Write out all of the records below word for word, but leave the pictures out.
---- Entries provided
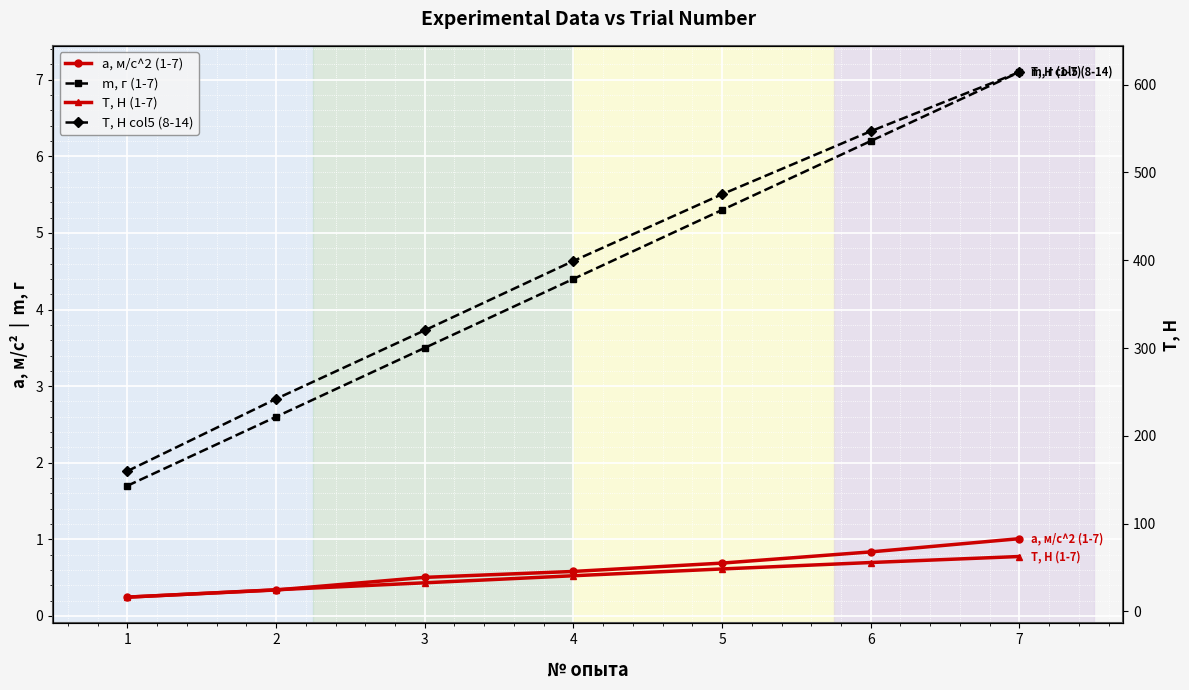

True or false: T, H col5 (8-14) and m, г (1-7) intersect in this chart.

False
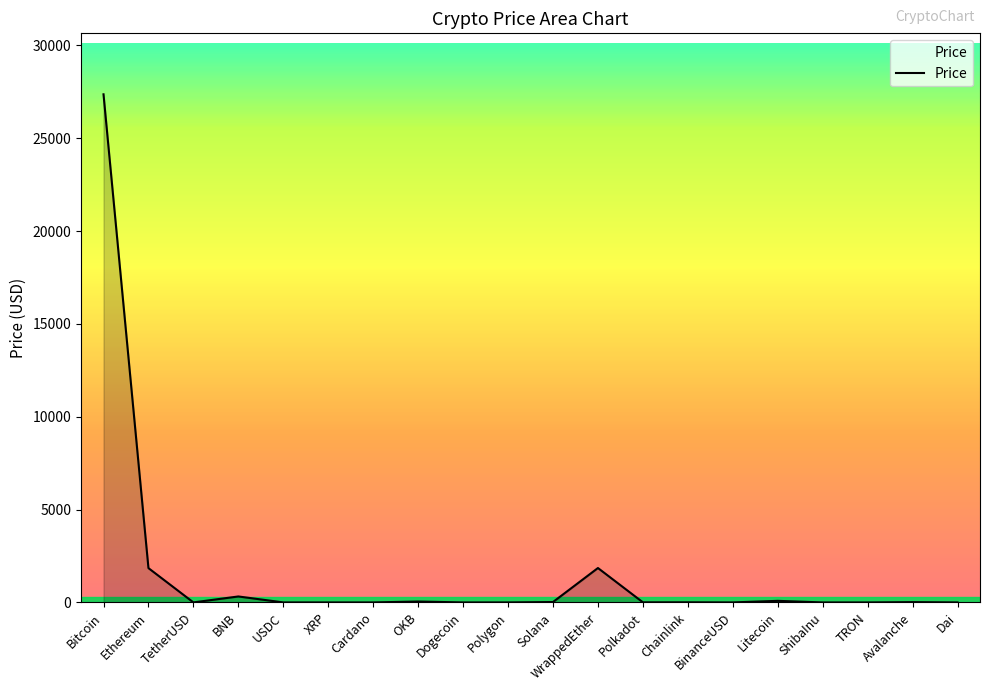

How many lines are shown in the chart?

1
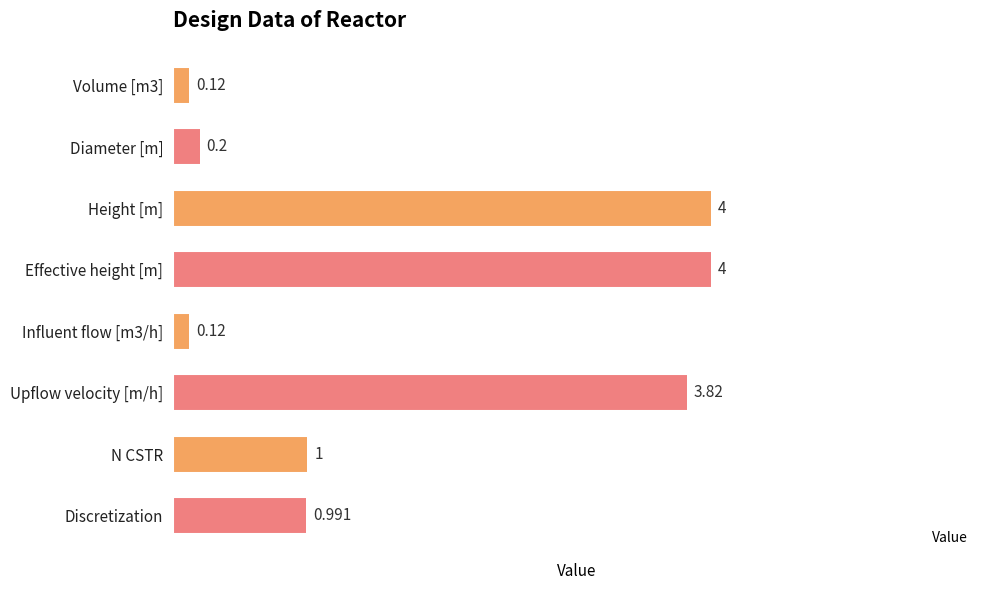

Which has a higher value, N CSTR or Upflow velocity [m/h]?

Upflow velocity [m/h]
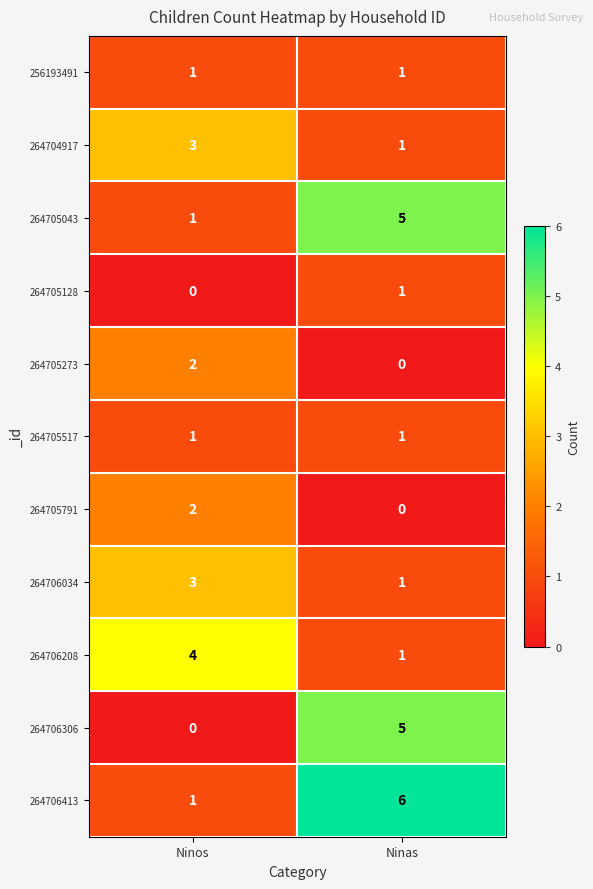

Reading left to right, transcribe all the data shown in this chart.

256193491: Ninos=1	Ninas=1
264704917: Ninos=3	Ninas=1
264705043: Ninos=1	Ninas=5
264705128: Ninos=0	Ninas=1
264705273: Ninos=2	Ninas=0
264705517: Ninos=1	Ninas=1
264705791: Ninos=2	Ninas=0
264706034: Ninos=3	Ninas=1
264706208: Ninos=4	Ninas=1
264706306: Ninos=0	Ninas=5
264706413: Ninos=1	Ninas=6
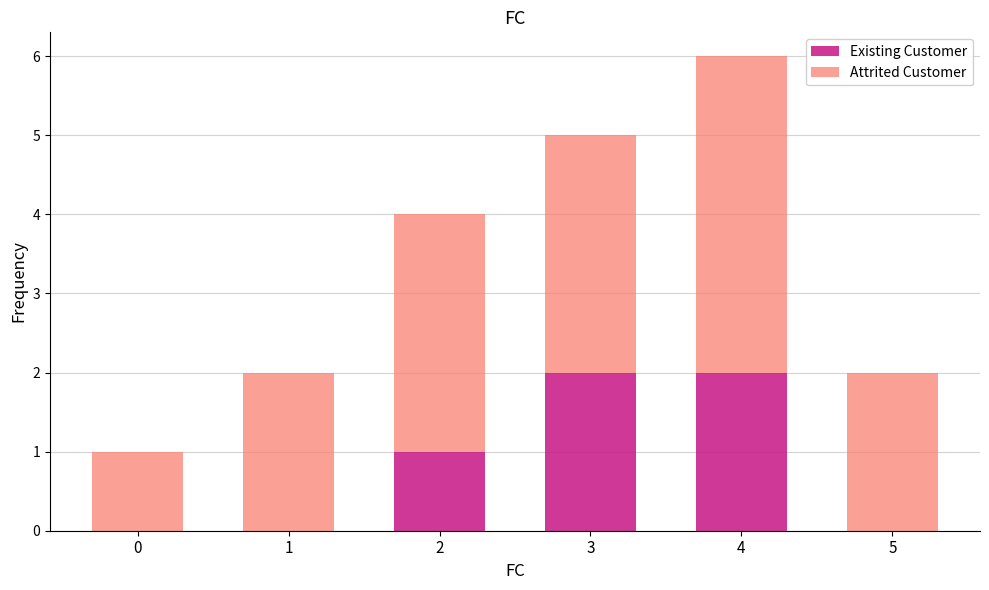

Are the bars grouped side by side (vs. stacked)?

No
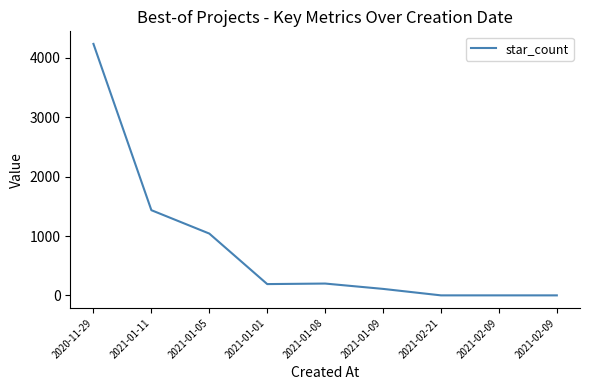

At which label does the data first exceed 190?

2020-11-29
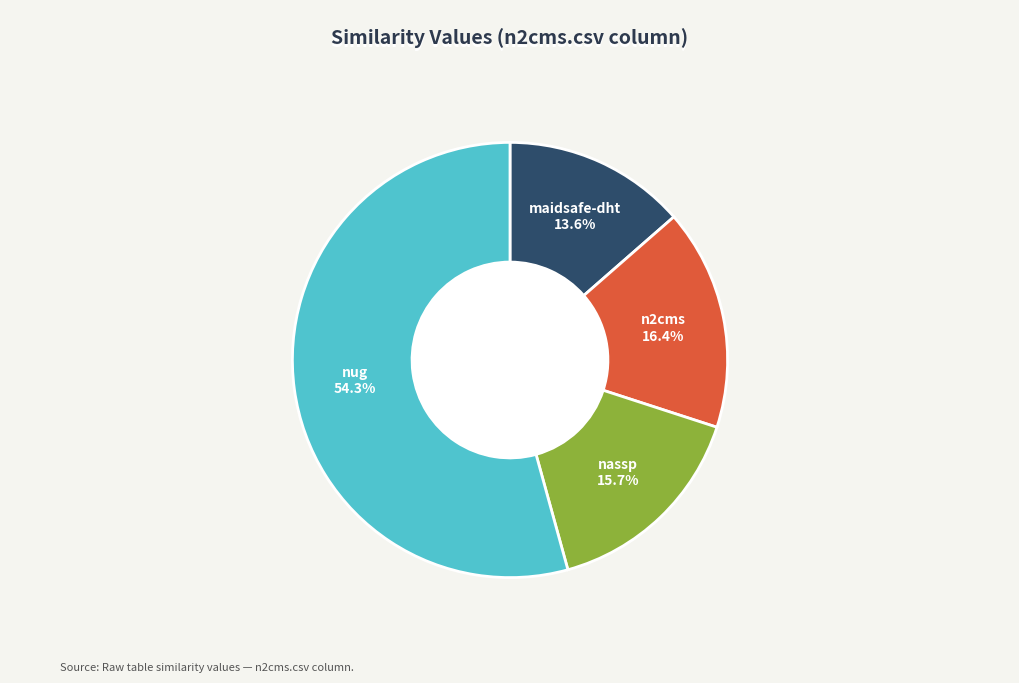

Is there a majority slice in this chart?

Yes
--------
▸ **Answer to the problem**:
True or false: T, H col5 (8-14) and m, г (1-7) intersect in this chart.

False

How many lines are shown in the chart?

1

Which has a higher value, N CSTR or Upflow velocity [m/h]?

Upflow velocity [m/h]

Reading left to right, transcribe all the data shown in this chart.

256193491: Ninos=1	Ninas=1
264704917: Ninos=3	Ninas=1
264705043: Ninos=1	Ninas=5
264705128: Ninos=0	Ninas=1
264705273: Ninos=2	Ninas=0
264705517: Ninos=1	Ninas=1
264705791: Ninos=2	Ninas=0
264706034: Ninos=3	Ninas=1
264706208: Ninos=4	Ninas=1
264706306: Ninos=0	Ninas=5
264706413: Ninos=1	Ninas=6

Are the bars grouped side by side (vs. stacked)?

No

At which label does the data first exceed 190?

2020-11-29

Is there a majority slice in this chart?

Yes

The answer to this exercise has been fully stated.